Beneath this line are entries. Copy the range from the line with "价值近百万元肉类产品驰" to the line with "Iñigo Pérez, entrenador", ends included, exactly; leave pictures out.

Content starts

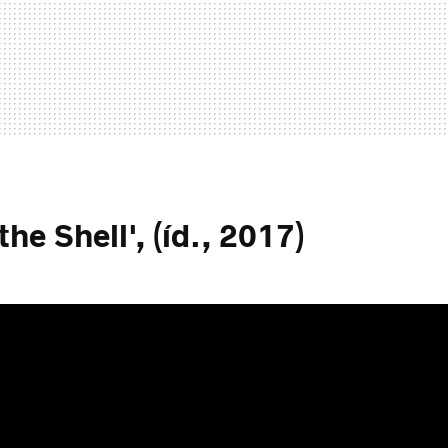
the Shell', (íd., 2017)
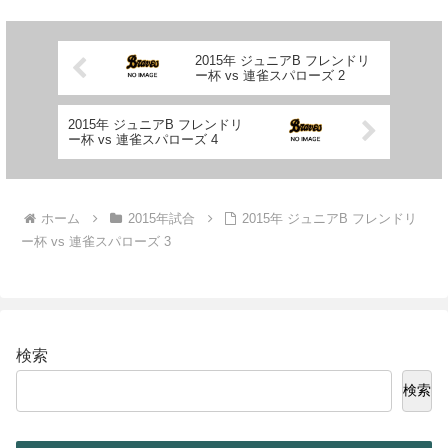
2015年 ジュニアB フレンドリ
ー杯 vs 連雀スパローズ 2
2015年 ジュニアB フレンドリ
ー杯 vs 連雀スパローズ 4
ホーム
2015年試合
2015年 ジュニアB フレンドリ
ー杯 vs 連雀スパローズ 3
検索
検索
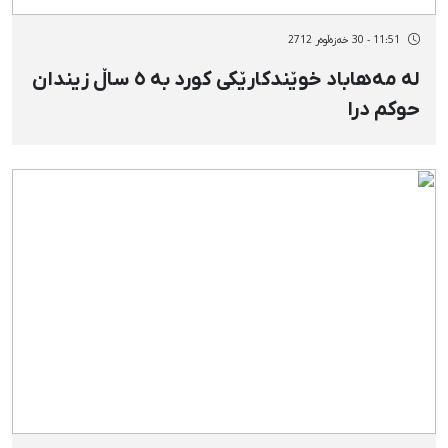
11:51 - 30 خەزەڵوەر 2712
لە مەهاباد خوێندکارێکی کورد بە ٥ ساڵ زیندان
حوکم درا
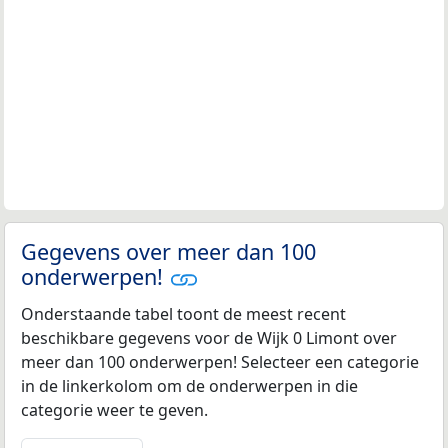
Gegevens over meer dan 100
onderwerpen!
Onderstaande tabel toont de meest recent
beschikbare gegevens voor de Wijk 0 Limont over
meer dan 100 onderwerpen! Selecteer een categorie
in de linkerkolom om de onderwerpen in die
categorie weer te geven.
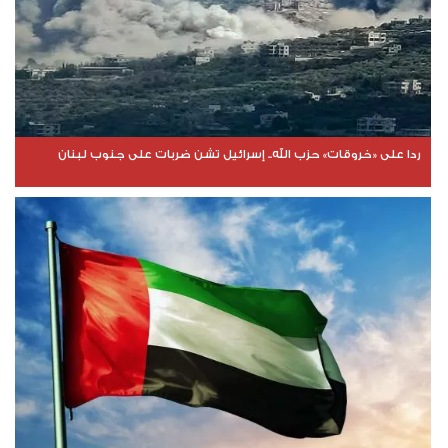
ردا على «خروقات» حزب الله.. إسرائيل تشن ضربات على جنوب لبنان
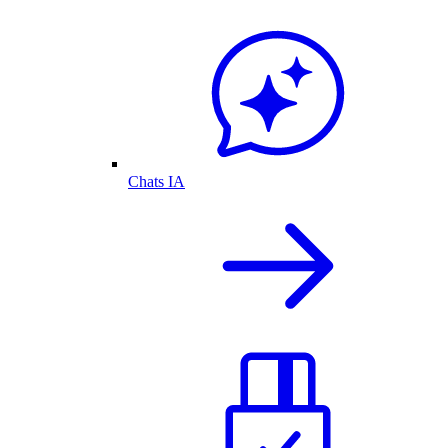
Chats IA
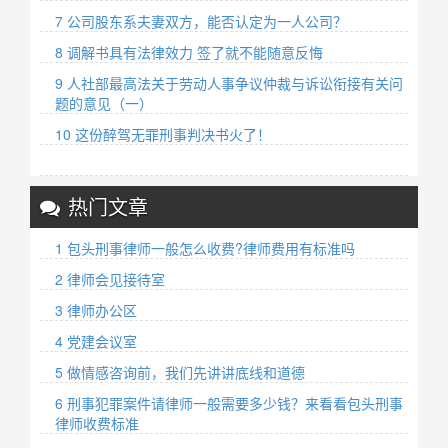
7 公司股东系夫妻双方，能否认定为一人公司？
8 调解书具有法律效力 签了就不能随意反悔
9 人社部最高法关于劳动人事争议仲裁与诉讼衔接有关问
题的意见（一）
10 这份醉驾无罪刑事判决书火了！
热门文章
1 包头刑事律师一般怎么收费?律师费用有标准吗
2 律师会见接待室
3 律师办公区
4 党建会议室
5 做情感咨询前，我们先讲讲底线和道德
6 刑事犯罪案件请律师一般需要多少钱？来看看包头刑事
律师收费标准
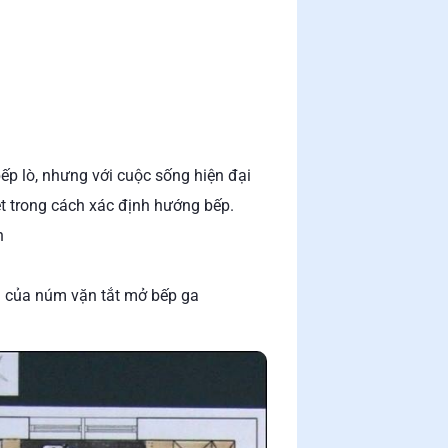
p lò, nhưng với cuộc sống hiện đại
iệt trong cách xác định hướng bếp.
h
g của núm vặn tắt mở bếp ga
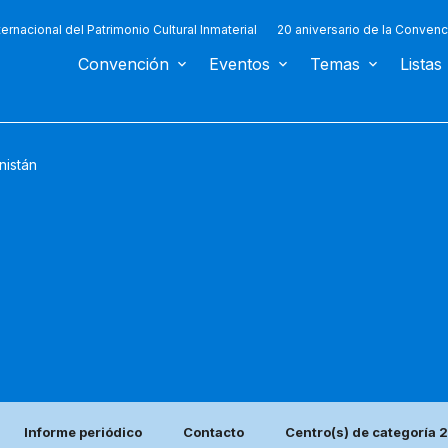
ternacional del Patrimonio Cultural Inmaterial
20 aniversario de la Convenc
Convención
Eventos
Temas
Listas
nistán
Informe periódico
Contacto
Centro(s) de categoría 2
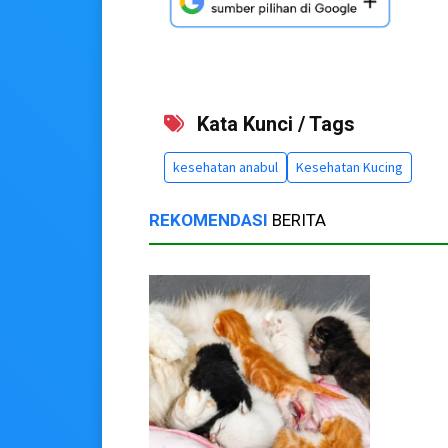
Kata Kunci / Tags
kesehatan anabul
Kesehatan Kucing
REKOMENDASI
BERITA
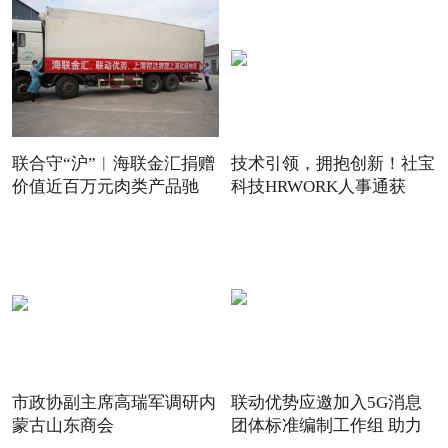
联合守“沪”︱海联金汇捐赠
技术引领，拥抱创新！社宝
价值近百万元肉类产品驰
科技HRWORK人事通获
得“20
市政协副主席高瑞军调研内
联动优势应邀加入5G消息
蒙古山东商会
团体标准编制工作组 助力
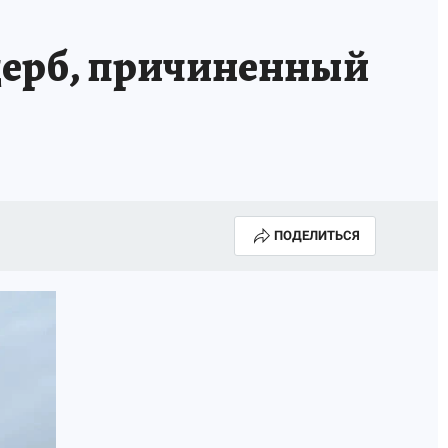
щерб, причиненный
ПОДЕЛИТЬСЯ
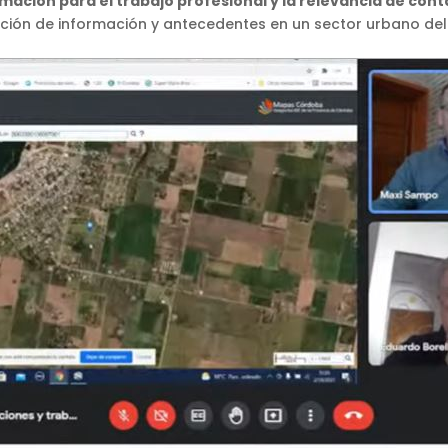
ación para el trabajo profesional y la relevancia de conta
ión de información y antecedentes en un sector urbano del in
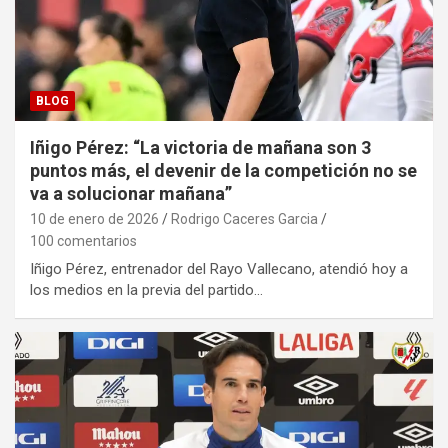
BLOG
Iñigo Pérez: “La victoria de mañana son 3
puntos más, el devenir de la competición no se
va a solucionar mañana”
10 de enero de 2026
Rodrigo Caceres Garcia
100 comentarios
Iñigo Pérez, entrenador del Rayo Vallecano, atendió hoy a
los medios en la previa del partido…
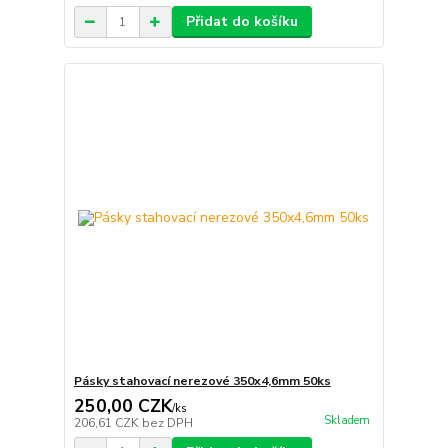
Přidat do košíku
Pásky stahovací nerezové 350x4,6mm 50ks
250,00 CZK
/
ks
Skladem
206,61 CZK
bez DPH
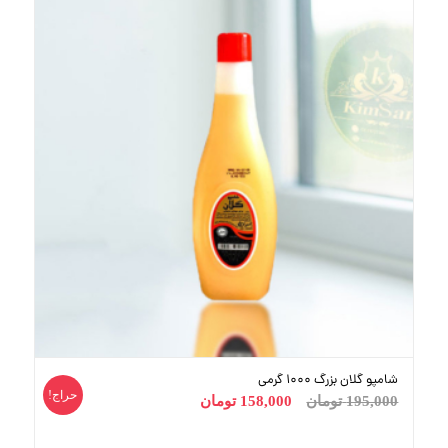
شامپو گلان بزرگ 1000 گرمی
حراج!
195,000
تومان
158,000
تومان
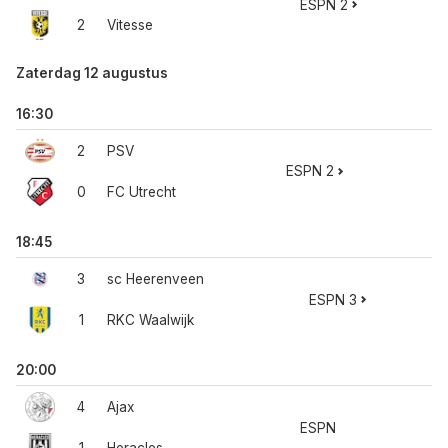
ESPN 2
2
Vitesse
Zaterdag 12 augustus
16:30
2
PSV
ESPN 2
0
FC Utrecht
18:45
3
sc Heerenveen
ESPN 3
1
RKC Waalwijk
20:00
4
Ajax
ESPN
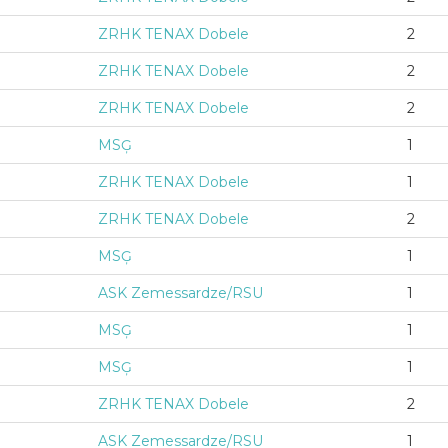
ZRHK TENAX Dobele
2
ZRHK TENAX Dobele
2
ZRHK TENAX Dobele
2
MSĢ
1
ZRHK TENAX Dobele
1
ZRHK TENAX Dobele
2
MSĢ
1
ASK Zemessardze/RSU
1
MSĢ
1
MSĢ
1
ZRHK TENAX Dobele
2
ASK Zemessardze/RSU
1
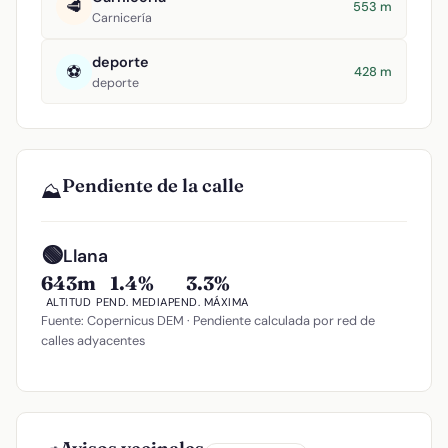
🥩
553 m
Carnicería
deporte
⚽
428 m
deporte
Pendiente de la calle
⛰️
🟢
Llana
643m
1.4%
3.3%
ALTITUD
PEND. MEDIA
PEND. MÁXIMA
Fuente: Copernicus DEM · Pendiente calculada por red de
calles adyacentes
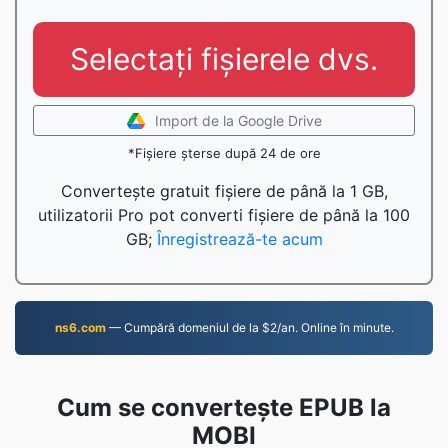
Selectați fișierele dvs.
Import de la Google Drive
*Fișiere șterse după 24 de ore
Convertește gratuit fișiere de până la 1 GB,
utilizatorii Pro pot converti fișiere de până la 100
GB;
Înregistrează-te acum
ns6.com
— Cumpără domeniul de la $2/an. Online în minute.
Cum se convertește EPUB la
MOBI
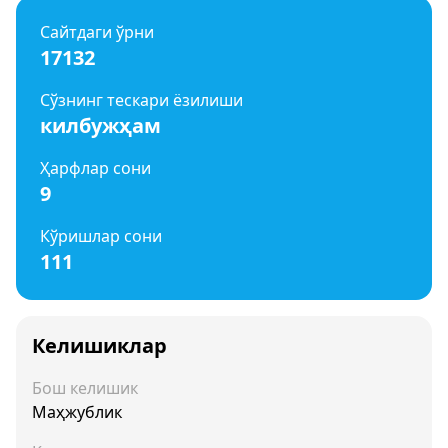
Сайтдаги ўрни
17132
Сўзнинг тескари ёзилиши
килбужҳам
Ҳарфлар сони
9
Кўришлар сони
111
Келишиклар
Бош келишик
Маҳжублик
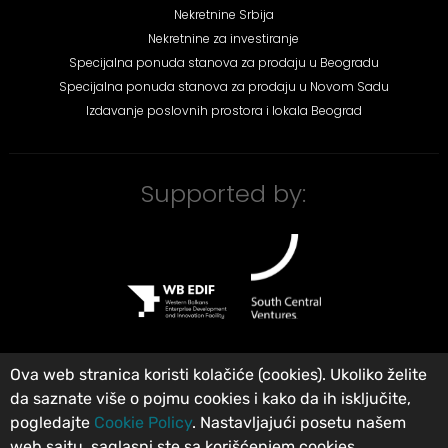
Nekretnine Srbija
Nekretnine za investiranje
Specijalna ponuda stanova za prodaju u Beogradu
Specijalna ponuda stanova za prodaju u Novom Sadu
Izdavanje poslovnih prostora i lokala Beograd
Supported by:
Ova web stranica koristi kolačiće (cookies). Ukoliko želite
da saznate više o pojmu cookies i kako da ih isključite,
©
City Expert Global d.o.o
Agencija za nekretnine Beograd, Srbija
.
pogledajte
Cookie Policy
. Nastavljajući posetu našem
Registrovan u Registru posrednika pod brojem: 313. Sva prava zadržana.
web sajtu, saglasni ste sa korišćenjem cookies.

Content ends

Expected answer:
价值近百万元肉类产品驰
科技HRWORK人事通获
得“20
市政协副主席高瑞军调研内
联动优势应邀加入5G消息
蒙古山东商会
团体标准编制工作组 助力
щерб, причиненный
ПОДЕЛИТЬСЯ
ación para el trabajo profesional y la relevancia de conta
ión de información y antecedentes en un sector urbano del in
BLOG
Iñigo Pérez: “La victoria de mañana son 3
puntos más, el devenir de la competición no se
va a solucionar mañana”
10 de enero de 2026
Rodrigo Caceres Garcia
100 comentarios
Iñigo Pérez, entrenador del Rayo Vallecano, atendió hoy a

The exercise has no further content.